Resume the post about a Nim program that searches for integer identities, continuing it from its final line.

> _Text shown_:
------------------------------
I'm writing an app in Nim to search for curious integer identities such as those ones listed on:MathWorld: Divisor Function where it says "curious identities derived using modular theory".

The program doesn't prove the identity but should only give a recommendation of what identities for mathematicians to look into. It does this by simply testing equality of an expression $f(n)$ to zero (over a large set of integers), where $f(n)$ is formed by composing the operators:

  • $+, -, \pmod{k}, \times$
  • $\gcd, \text{lcm}$
  • $\sigma_k(n)$ (divisor function)
  • $\sum_{\text{some set}}$
  • $\cap, \cup, \setminus$

... or some extension / contraction of these. These were just a random guess to start with. Ideally you could also add in $\Bbb{C}$-valued operators and so on, taking care that only $\Bbb{C}$-defined functions are called on a $\Bbb{C}$-value. But I'm just working on something simple to see if the idea works.

To represent all expressions on a computer you usually use what's called an expression tree where the nodes are operators or constants and the children of the nodes are other nodes, and so you see it recurses down until the full expression is defined.

Currently I have this explosion of an enumeration of types of operators, for instance I wanted the set operation $S\times S \to S$ to be equally represented with an integer binary operation.

setMap, setBinaryMap, setIntMap,
setOp, setBinaryOp, intToSetOp,
# Int-valued:
intOp, intBinaryOp, setToIntOp, 
# Terminal:
freeVariable, constInt, constSet

This variant type in Nim has led to an explosion of repetitive code. I would like to rewrite with a new representation, for instance:

  • All functions are $n$-ary operations on integers
  • The functions can return $\{\}$ (empty set)
------------------------------
> _Records shown_:
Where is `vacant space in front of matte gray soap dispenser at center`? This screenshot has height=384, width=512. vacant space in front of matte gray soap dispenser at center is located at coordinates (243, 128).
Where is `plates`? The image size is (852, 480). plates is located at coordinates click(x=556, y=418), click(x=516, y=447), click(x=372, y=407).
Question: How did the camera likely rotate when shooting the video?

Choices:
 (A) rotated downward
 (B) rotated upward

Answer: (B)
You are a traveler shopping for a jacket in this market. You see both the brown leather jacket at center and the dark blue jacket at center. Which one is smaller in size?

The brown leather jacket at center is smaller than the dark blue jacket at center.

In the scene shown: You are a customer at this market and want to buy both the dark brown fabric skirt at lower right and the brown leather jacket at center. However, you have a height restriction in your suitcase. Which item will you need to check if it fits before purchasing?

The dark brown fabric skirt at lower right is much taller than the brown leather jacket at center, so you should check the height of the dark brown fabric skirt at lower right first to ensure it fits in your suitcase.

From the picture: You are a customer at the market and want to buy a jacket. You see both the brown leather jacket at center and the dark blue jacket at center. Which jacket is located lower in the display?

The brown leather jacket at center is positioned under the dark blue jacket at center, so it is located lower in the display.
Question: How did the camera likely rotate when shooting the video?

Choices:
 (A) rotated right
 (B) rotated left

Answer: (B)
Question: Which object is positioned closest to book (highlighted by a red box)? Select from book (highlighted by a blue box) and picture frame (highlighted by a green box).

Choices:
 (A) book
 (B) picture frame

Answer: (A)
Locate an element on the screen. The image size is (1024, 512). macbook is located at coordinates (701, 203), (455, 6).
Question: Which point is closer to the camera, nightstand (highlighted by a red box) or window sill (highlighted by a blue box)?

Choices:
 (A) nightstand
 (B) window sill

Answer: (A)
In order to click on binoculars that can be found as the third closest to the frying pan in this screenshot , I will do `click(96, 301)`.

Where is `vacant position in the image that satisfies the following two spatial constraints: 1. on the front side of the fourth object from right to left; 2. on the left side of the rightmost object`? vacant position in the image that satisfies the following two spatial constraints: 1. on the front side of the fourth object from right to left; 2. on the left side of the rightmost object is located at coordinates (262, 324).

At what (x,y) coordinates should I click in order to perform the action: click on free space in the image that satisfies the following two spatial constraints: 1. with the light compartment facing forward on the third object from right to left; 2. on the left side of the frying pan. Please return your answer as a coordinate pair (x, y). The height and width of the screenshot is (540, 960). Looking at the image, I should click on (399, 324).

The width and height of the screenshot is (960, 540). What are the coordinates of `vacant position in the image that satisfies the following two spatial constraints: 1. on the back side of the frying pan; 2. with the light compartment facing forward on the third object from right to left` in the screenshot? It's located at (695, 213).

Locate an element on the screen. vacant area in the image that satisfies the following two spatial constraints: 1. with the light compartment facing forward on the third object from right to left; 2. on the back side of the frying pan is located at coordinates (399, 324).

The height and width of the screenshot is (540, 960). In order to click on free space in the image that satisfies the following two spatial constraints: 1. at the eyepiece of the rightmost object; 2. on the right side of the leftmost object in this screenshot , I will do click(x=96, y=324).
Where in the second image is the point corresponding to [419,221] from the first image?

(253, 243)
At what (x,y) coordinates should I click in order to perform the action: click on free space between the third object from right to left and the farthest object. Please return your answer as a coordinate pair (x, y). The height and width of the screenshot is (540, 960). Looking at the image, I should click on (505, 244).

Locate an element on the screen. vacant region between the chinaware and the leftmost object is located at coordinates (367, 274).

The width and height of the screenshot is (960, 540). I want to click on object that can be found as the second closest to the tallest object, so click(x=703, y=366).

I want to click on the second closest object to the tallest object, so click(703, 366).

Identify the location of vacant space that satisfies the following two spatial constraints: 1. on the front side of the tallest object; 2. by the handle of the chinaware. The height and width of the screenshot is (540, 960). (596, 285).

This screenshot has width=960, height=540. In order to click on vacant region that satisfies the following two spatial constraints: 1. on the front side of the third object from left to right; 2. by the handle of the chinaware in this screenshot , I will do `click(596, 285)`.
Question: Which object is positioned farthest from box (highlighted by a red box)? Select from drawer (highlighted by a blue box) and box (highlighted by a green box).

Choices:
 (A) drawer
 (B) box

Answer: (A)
------------------------------
> _Written response_:
  • For any $n$-ary set function there's an integer $n$-ary operation such that $f(A,B,C) = \{f(a,b,c) : (a,b,c) \in A\times B\times C\}$ represents the set operation.

This leads to weirdness though, like representing set union as $f(x,y) = \{x, y\}$ would lead to inefficiencies in computing the union if you were to do so without modifying the representation scheme.

So, what I'm looking for is a shorter list of types (intOp, setOp, intBinOp, etc) that is generalizable to other areas of math and also is much shorter than the list I have.

For instance again, maybe all constants and variables can be sets and when the sets are singleton we can write them as only an element when it comes time to presenting the identity formula on the screen.

Here's an example string of an expression tree output from my code:

(root: mul(gcd(y,sub(gcd(x,z),gcd(sub(42,7),24))),max(15,gcd(51,mod(add(add(10,gcd(add(96,71),38)),mod(81,44)),lcm(78,gcd(70,mul(84,sub(mul(26,69),gcd(gcd(45,77),5))))))))), free_vars: @[y, x, z])

Please advise. Thanks.

PS. I know that filtering out the algebraically trivial / useless ones will be a hard task.


All constants are finite sets. All variables are singleton sets of the variable: $\{v\}$. All maps are $n$-ary set maps. So in the expression tree there would be three types:


For example.

There could be an operators $\text{div}$ that returns the set of divisors of all integers in its input set. And a sum operator that sums all elements of a set to a singleton, and sim. for power, so that $\sigma_k(n) $ becomes $\sum\text{pow}(\text{div}(n), \{k\})$. And if I want stronger tendency toward a certain function like $\sigma_k(n)$, then I make another set operator that defines it and put it into the operator table with possibly a higher weight.

This has the downside that each and every operator will have to be coded for sets, but this isn't a huge downside as the number of operators in the table is quite short.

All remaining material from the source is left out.